Livestock feed made from human sewage aims to transform food system

Artificial meats, drones and nitrogen-fixing cereals that don't need fertilizer among arsenal of game-changing technologies

new study published in the journal Nature Food investigated 75 emerging technologies that can help radically transform food systems by taking action on the climate crisis, reducing environmental impact, reducing poverty, and providing healthy food.

The pipeline of emerging technologies spans the food value chain, from production and processing to consumption and waste management.

Some of the technologies presented in the study are already familiar to the many, such as artificial meats, 3D printing, drones, “intelligent” materials, and vertical agriculture. Others require a bigger stretch of the imagination: nitrogen-fixing cereals that don’t need fertilizer, spreadable biodegradable polymers that conserve soil moisture, feed for livestock produced from human sewage.

The study’s authors – the Commonwealth Scientific and Industrial Research Organisation (CSIRO) and the CGIAR Research Program on Climate Change, Agriculture and Food Security (CCAFS) – acknowledge there will be tradeoffs.

And not only for the environment and human health — genetic modification of crops is already hotly debated; there is also the risk that unequal access to costly technologies across the globe could increase inequality.

Transparency will be key to safeguarding against unintended negative social and environmental impacts, and appropriate policies and regulations are needed to ensure benefits are distributed fairly. Building the social trust necessary for new technologies to take flight will be the foundation of transformative change, say the authors.

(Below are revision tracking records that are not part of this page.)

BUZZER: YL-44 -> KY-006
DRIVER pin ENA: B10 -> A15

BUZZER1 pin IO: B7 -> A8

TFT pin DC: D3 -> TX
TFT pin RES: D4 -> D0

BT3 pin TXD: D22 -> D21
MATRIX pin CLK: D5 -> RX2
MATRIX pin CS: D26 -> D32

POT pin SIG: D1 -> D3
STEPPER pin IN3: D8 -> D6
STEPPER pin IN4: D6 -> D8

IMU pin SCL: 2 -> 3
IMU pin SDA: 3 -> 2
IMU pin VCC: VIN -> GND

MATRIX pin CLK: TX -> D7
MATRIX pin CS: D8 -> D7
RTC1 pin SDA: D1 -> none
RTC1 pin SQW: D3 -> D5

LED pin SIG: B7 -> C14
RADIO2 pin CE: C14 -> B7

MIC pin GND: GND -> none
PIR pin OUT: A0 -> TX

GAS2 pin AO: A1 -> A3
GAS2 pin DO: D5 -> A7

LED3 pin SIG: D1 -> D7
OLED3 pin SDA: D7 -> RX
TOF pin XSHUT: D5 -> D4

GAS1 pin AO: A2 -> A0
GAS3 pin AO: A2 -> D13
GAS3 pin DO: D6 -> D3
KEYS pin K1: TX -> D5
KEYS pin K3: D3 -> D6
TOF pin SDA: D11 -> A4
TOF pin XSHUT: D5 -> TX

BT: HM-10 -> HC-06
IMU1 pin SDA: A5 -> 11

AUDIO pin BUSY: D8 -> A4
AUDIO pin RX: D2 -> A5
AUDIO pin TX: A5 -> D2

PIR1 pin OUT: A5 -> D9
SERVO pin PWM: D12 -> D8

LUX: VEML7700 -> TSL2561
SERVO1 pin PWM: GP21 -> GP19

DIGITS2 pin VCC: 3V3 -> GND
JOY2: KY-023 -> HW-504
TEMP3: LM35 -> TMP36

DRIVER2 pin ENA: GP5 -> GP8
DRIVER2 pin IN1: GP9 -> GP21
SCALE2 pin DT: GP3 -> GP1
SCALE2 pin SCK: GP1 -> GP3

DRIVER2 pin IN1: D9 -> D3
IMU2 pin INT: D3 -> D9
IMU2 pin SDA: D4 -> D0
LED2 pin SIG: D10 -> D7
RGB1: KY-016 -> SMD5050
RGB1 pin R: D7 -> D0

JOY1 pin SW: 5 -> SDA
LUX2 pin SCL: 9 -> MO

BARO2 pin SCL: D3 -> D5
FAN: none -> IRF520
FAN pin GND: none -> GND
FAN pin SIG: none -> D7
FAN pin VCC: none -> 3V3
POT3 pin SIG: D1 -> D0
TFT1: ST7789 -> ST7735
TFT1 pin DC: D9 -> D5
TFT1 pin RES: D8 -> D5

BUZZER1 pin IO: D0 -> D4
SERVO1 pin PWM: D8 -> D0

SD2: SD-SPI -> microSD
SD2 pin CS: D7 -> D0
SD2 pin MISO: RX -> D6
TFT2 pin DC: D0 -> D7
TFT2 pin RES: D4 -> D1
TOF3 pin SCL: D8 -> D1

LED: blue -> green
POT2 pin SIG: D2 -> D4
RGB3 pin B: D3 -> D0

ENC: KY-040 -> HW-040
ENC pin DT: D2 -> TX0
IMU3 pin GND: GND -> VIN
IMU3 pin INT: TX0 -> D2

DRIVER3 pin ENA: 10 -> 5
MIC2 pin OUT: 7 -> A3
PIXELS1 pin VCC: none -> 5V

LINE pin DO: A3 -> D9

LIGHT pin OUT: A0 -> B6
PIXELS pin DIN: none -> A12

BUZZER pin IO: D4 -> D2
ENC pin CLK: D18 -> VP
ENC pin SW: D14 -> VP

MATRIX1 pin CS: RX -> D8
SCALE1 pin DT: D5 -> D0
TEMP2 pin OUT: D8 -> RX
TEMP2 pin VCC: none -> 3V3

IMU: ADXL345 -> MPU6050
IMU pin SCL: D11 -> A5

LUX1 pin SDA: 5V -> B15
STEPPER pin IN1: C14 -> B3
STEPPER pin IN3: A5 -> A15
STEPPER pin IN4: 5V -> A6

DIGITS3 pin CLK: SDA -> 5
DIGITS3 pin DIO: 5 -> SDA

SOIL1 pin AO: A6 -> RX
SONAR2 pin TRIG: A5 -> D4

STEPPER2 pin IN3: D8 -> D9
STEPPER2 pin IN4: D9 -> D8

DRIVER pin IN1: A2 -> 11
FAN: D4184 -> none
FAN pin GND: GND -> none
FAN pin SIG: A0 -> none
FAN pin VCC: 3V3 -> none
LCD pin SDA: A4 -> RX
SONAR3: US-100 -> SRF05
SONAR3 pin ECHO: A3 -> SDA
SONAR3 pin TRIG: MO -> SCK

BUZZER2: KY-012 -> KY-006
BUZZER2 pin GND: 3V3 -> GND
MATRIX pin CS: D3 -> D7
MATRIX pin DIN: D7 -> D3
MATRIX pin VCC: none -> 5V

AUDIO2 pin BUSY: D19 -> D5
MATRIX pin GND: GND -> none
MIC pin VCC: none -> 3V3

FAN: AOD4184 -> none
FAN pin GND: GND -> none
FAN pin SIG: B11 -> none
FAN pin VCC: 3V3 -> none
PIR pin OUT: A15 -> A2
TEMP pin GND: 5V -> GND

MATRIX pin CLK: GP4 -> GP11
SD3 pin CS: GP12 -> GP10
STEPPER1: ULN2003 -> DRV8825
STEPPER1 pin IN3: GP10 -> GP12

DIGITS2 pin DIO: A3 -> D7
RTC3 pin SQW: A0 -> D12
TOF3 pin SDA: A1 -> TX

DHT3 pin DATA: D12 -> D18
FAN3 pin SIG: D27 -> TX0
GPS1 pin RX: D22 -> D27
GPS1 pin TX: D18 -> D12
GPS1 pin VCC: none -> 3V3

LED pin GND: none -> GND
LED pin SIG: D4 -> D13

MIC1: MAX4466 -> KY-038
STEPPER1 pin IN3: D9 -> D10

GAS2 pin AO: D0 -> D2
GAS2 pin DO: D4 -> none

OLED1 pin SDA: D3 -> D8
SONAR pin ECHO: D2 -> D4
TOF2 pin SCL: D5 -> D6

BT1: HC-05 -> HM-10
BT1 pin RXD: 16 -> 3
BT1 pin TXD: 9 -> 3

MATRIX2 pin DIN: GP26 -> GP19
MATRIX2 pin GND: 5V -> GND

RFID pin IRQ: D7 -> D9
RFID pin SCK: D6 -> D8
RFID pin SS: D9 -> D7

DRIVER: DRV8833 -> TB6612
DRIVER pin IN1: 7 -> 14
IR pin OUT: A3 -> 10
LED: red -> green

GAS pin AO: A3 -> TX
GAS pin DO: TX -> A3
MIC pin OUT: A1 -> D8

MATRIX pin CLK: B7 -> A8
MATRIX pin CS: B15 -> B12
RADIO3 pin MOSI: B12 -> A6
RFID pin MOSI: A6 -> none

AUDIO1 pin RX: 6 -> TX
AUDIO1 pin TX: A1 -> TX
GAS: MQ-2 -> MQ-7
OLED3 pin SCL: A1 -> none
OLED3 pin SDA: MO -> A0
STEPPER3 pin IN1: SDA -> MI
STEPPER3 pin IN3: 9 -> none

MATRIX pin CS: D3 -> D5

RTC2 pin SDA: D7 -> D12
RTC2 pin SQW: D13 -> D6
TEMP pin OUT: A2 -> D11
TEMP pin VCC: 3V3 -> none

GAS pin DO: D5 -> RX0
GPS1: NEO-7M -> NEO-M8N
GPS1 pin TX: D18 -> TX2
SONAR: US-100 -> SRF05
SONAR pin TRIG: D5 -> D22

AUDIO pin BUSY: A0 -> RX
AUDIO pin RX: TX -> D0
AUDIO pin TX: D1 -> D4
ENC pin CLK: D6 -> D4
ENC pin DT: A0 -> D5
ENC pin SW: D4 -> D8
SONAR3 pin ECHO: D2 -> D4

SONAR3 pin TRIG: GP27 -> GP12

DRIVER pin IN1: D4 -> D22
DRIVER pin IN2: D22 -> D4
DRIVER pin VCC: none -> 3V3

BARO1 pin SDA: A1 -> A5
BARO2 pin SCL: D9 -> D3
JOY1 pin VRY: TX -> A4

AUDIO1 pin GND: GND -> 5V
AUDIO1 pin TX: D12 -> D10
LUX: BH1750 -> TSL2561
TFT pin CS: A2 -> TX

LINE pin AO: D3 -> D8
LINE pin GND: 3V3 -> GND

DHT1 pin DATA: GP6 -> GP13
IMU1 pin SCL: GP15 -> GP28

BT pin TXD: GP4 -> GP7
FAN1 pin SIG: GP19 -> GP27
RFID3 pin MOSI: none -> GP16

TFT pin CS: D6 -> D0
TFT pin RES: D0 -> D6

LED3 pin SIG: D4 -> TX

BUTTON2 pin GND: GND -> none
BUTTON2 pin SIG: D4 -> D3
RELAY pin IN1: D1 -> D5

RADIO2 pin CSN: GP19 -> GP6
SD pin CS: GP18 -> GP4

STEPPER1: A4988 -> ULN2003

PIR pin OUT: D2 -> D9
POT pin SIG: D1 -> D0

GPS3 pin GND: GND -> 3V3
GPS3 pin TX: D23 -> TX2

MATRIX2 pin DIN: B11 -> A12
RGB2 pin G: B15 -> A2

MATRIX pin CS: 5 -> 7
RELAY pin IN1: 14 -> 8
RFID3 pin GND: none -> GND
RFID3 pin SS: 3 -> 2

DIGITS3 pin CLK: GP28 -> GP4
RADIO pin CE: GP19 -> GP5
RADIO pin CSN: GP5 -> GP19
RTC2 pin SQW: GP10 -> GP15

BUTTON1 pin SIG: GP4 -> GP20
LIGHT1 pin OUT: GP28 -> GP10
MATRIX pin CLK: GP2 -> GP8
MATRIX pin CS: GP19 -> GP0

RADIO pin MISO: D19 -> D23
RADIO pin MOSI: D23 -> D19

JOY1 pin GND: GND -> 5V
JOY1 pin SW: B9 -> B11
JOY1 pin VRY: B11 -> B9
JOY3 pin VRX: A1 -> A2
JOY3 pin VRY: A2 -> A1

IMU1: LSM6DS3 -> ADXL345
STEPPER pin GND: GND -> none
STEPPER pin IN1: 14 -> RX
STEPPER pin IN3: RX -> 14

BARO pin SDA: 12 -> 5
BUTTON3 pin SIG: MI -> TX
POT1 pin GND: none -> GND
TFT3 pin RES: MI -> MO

“New technologies, especially the more controversial ones, require investment and political support to get off the ground. And for real implementation you need public support. Dialogue is the first step to repairing the trust between science and society–this paper aims to open a space for that dialogue,” said Philip Thornton, CCAFS Flagship Program Leader and a co-author of the study.

“As many tech entrepreneurs see clearly, successful innovation requires a high failure rate. And with a challenge this big and this complex, we will need to attack from all sides. So while many of these technologies could yet fail, investment in their development and testing is crucial to the future of our food systems,” said Mario Herrero, lead author and Chief Research Scientist at CSIRO.